Oxamides, anyone?

Recently, I stumbled on a BMCL 2020 article from a team at BMS. In their quest for a new generation of HIV integrates inhibitors, they optimised a series of pretty sweet-looking (technical assessment) bridged tricyclic compounds . Actually, what really caught my eye was the oxamide functionality on those molecules.

I've always associated anything with adjacent carbonyl groups as being reactive and only useful in the context of reversible covalent inhibitors (for a recent review with a section on keto-amides see MedChemRes2023). I was wrong, and when dealing with oxamides, their mode of inhibition is good old fashion binding with no associated covalency.

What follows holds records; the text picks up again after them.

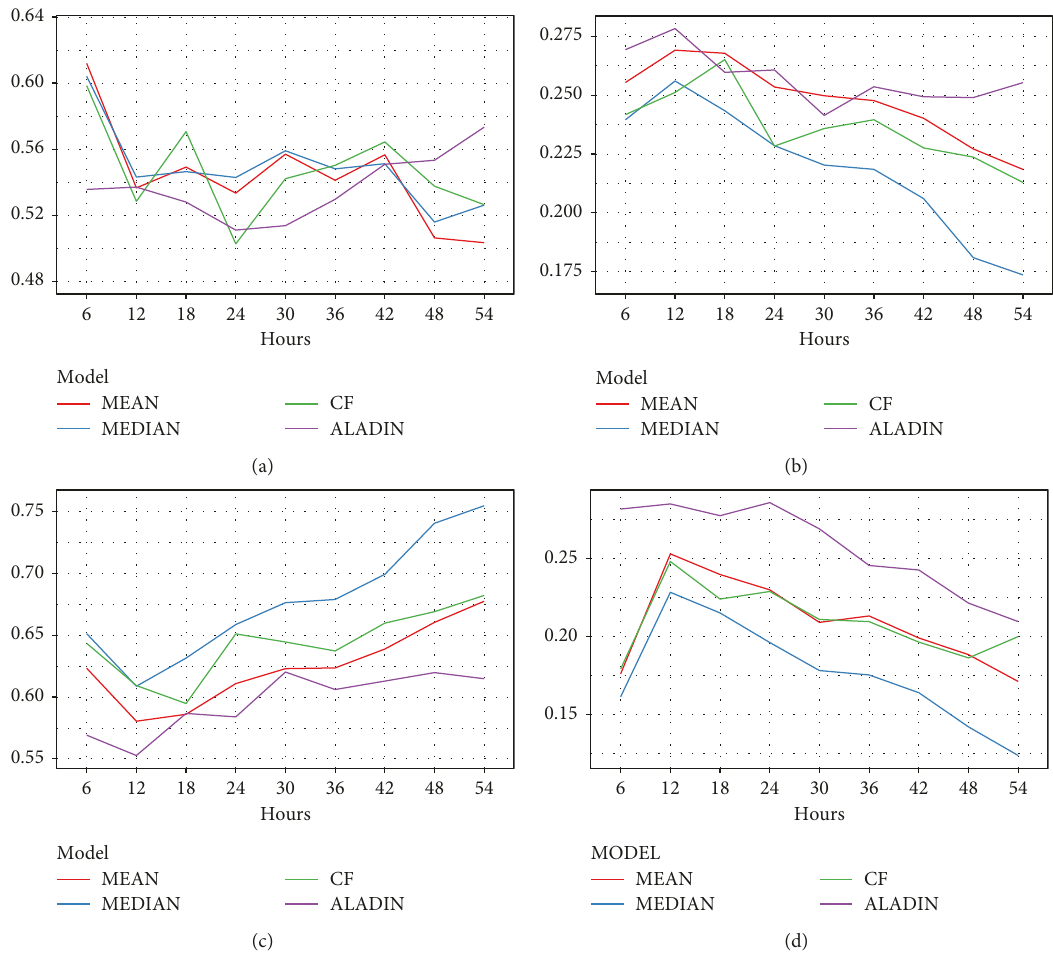
Figure 3: Comparison of ALADIN (purple), MEAN (red), MEDIAN (blue), and CF (green) for POD (a), TS (b), FAR (c), and POFD (d) as a function of lead time. Grey lines represent 16 ensemble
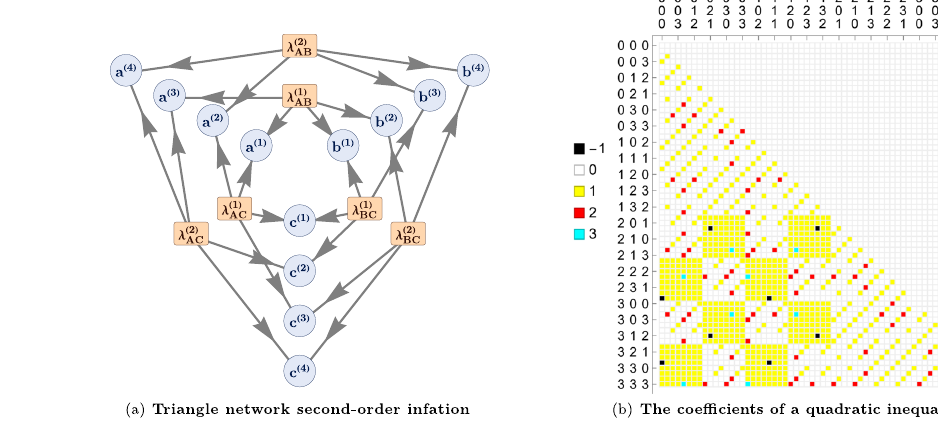
− 0.02436±0.00016 on our experimental data. The x -axis ranges exp = overthevaluesof(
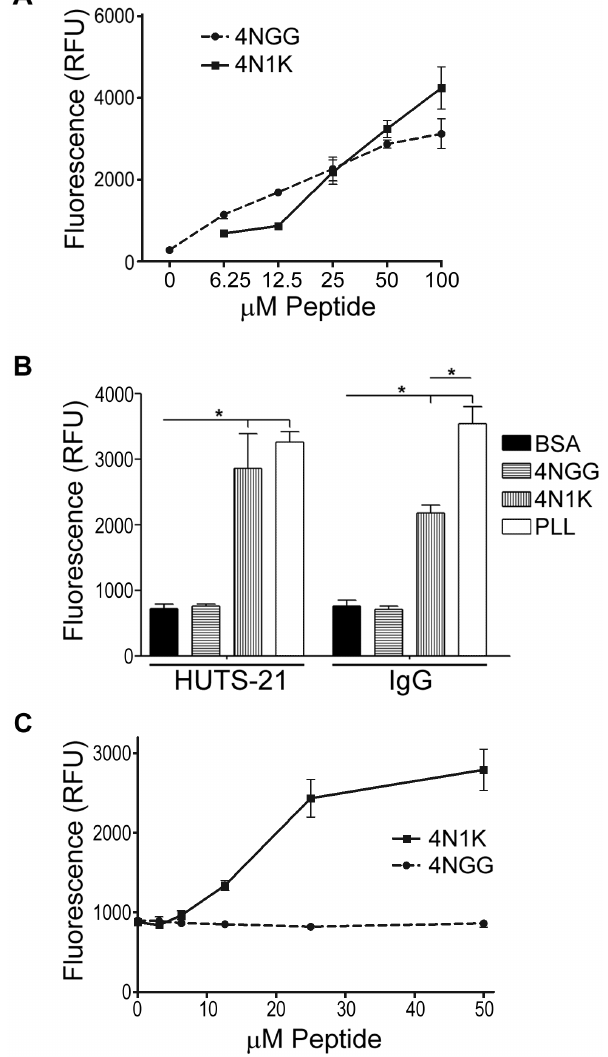
Figure 3. Immobilized 4N1K binds non-specifically to several IgG antibodies. A) Wells of a 96-well dish were coated with the indicated concentrations of peptides and washed with PBS. The amount of adsorbed peptides was quantified using the CBQCA protein assay kit as indicated in methods and materials. The plotted data represent the means 6 standard deviation of three replicate wells of one experiment that is representative of three independently conducted ones. B) HUTS- 21 or an IgG isotype control antibody were added to wells pre-coated with 50 m M 4NGG, 50 m M 4N1K, 50 m M poly-L-lysine, or 1%BSA/PBS. Following washes and incubation with a secondary antibody, bound antibodies were detected using a microplate spectrofluorometer. Data as plotted are the means 6 standard deviation for three replicate samples of one experiment (*, p , 0.05) that is representative of three independently conducted experiments. C) Same as in B) but titrating amounts of 4NGG and 4N1K were adsorbed to wells and only secondary antibodies were added.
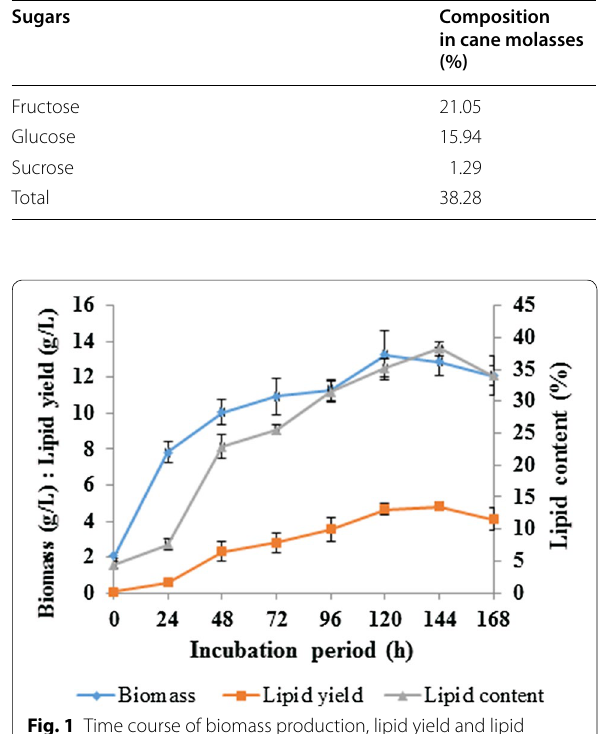
Fig. 1 Time course of biomass production, lipid yield and lipid content by R. kratochvilovae SY89 using molasses as a substrate in stirred tank bioreactor. Error bars in the figures represent standard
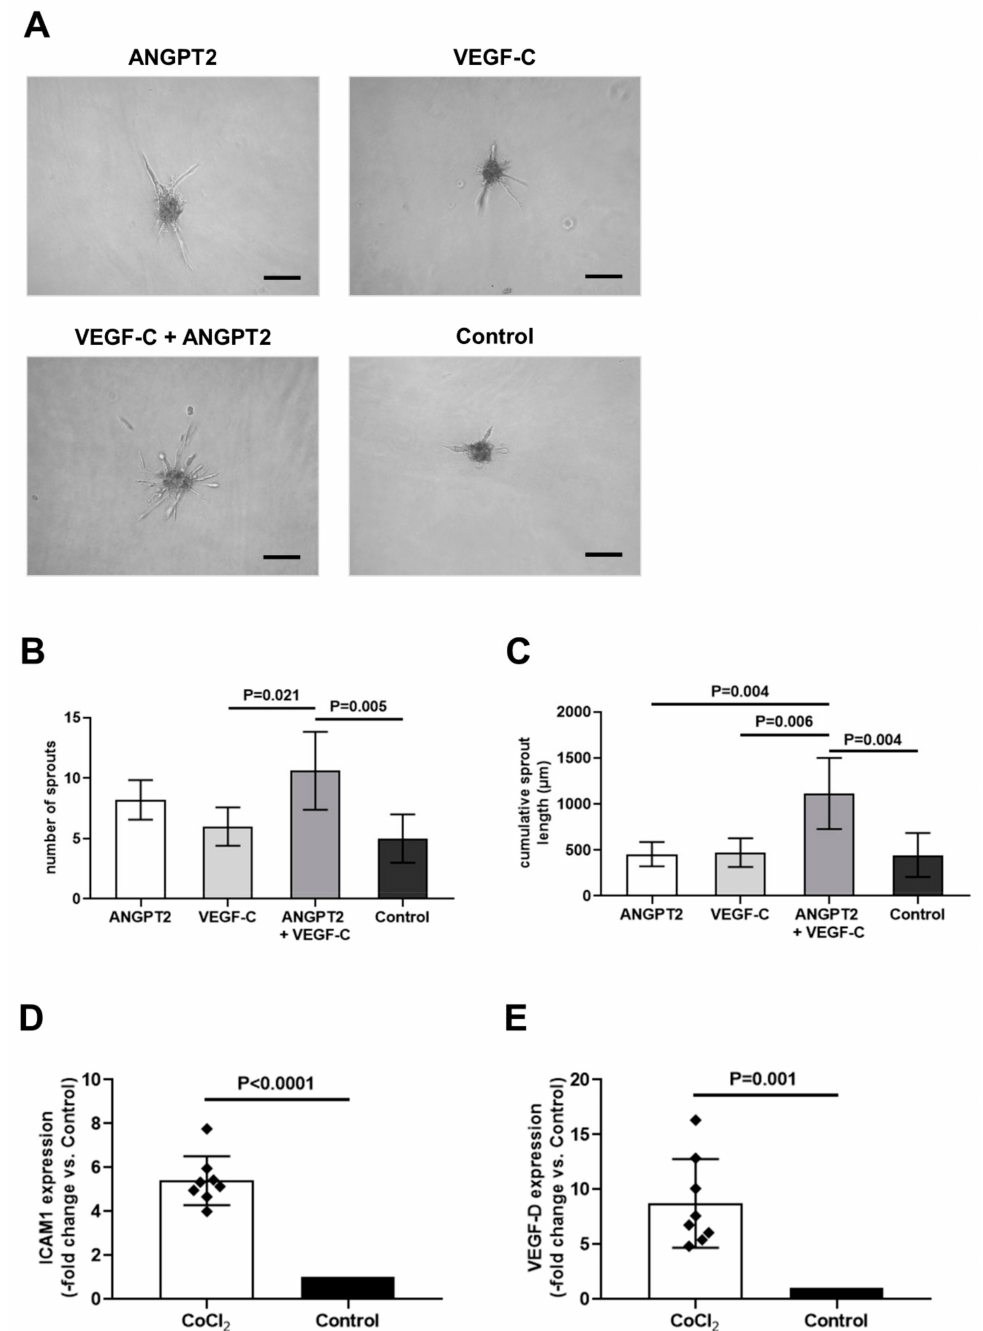
Figure 6. E ff ects of ANGPT2 and VEGF-C on human sprouting lymphangiogenesis. Representative images of human dermal lymphatic endothelial cell (HDLEC) spheroids ( A ) as well as the results after quantitative analysis of the number of sprouts (per spheroid) ( B ) and the cumulative sprout length ( µ m) in n = 5 spheroids ( C ) after stimulation with recombinant human ANGPT2; (100 ng / mL) and / or VEGF-C (100 ng / mL) or control (CTL). Size bars represent 200 µ m. ( D–E ) Quantification of mRNA expression of ICAM1 ( D ) and VEGF-D ( E ) in HDLECs, after induction of chemical hypoxia using 1 mM of CoCl 2 for 4 h in n = 8 independent experiments. Bars represent fold change of mean mRNA expression compared to Control. Error bars represent standard deviation. Statistical analysis was performed using one-way ANOVA with Turkey’s multiple comparisons test ( B , C ) and Student’s paired t -test ( D , E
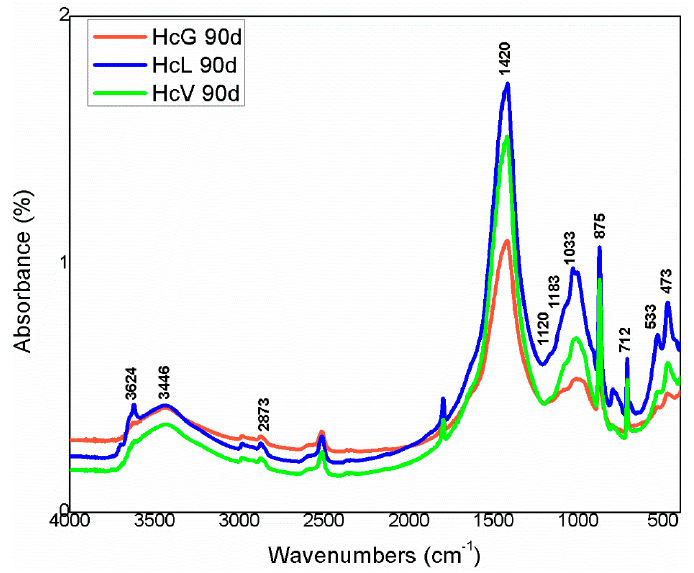
Figure 18. FTIR spectra for 90 days Hc waste.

What really gets exciting in this functional group is the shape and the number of interactions available to it. Unfortunately, there are not many examples of these in the CSD (small molecule X-Ray database with >1,000,000 entries) or in the COD (open small molecule X-Ray database with >500,000 entries). A couple of representative examples are depicted below.

What seems pretty clear is that mono-substituted oxamides are planar with the carbonyl facing opposite directions. As substitution increases, the planarity can be lost (presumably due to sterics) and a perpendicular conformation becomes either the lowest energy or at least readily accessible to the molecules.

Using those 2 conformational options and some really, really crude 3D overlays, it does look like oxamides could mimic sulfonamides.

(One pretty big caveat being the mismatch in exit vector... meaning that oxamides could never mimic the kink a central sulfonamide linker always gives to a molecule)

I tried to find examples from the literature to back this up. A striking example comes from J&J scientists (BMCL 2010) in the Cathepsin S literature. In their report, they investigated groups to replace the methyl sulfonamide group. Following an extensive exploration (I am only showing 2 cpmds below) they identified the oxamide as a suitable replacement. Co-crystal X-ray of close analogs illustrate that the oxamide can mimic the interactions made by the sulfonamide with the protein.

Mining the PDB confirmed oxamides often make multiple hydrogen bonds with the protein from either the carbonyls or N-Hs, as depicted on the left.

Given their versatility, it is not surprising to find oxamides being used as fragments in screening campaigns. Amos Smith et al identified oxamides as HIV-1 entry inhibitor starting points (JMedChem2012, ACSMedChemLett2021) and Merck/Edelris identified some as novel Cyclophilin D inhibitors (BMCL2019).

When "hunting" for drugs, however, finding ligands is only a part of the equation. The bigger questions for oxamides are how these would behave in vivo and whether they could actually end up in drugs.

It turns out that they are quite drug-like, as demonstrated by the HIV-integrase literature. Merck scientists worked extensively on this target and identified multiple well-behaved oxamide compounds (BMCL2006, JMedChem2008). This is best illustrated in the table to the right. In the JMedChem account of the discovery of the HIV-integrase drug Raltegravir, the authors also profiled an oxamide analog (cmpd 11). In the end, the compounds were quite similar from a PK perspective and the more active oxadiazole compound was selected for development.

Coming back to the original point around ketoamides/glyoxamides being used as reversible covalent inhibitors, I also realised that this was not always the case. There are 2 notorious examples where glyoxamides are found in drugs or drug-like compounds, while not relying on covalent binding.

Temsavir (for a page-turning account on its discovery, see MedChemRes2021) and Talmapimod (unfortunately, I was not able to find a MedChem account of its discovery but a story around a PET version can be found here: ACSChemNeuroscience 2023).

The same perpendicular orientation of the carbonyl groups can be found in both cases and as far as I can tell, the reactivity of the ketone is minimal (either because of stereoelectronic effects or the because it is more a vinyloguous amide than a ketone).

To conclude, oxamides were certainly never on my radar, but given their drug-like nature, good in-vivo behaviour and the number of possible H-bonds they can make, I now think they should join amides, sulfonamides, ureas in our library explorations.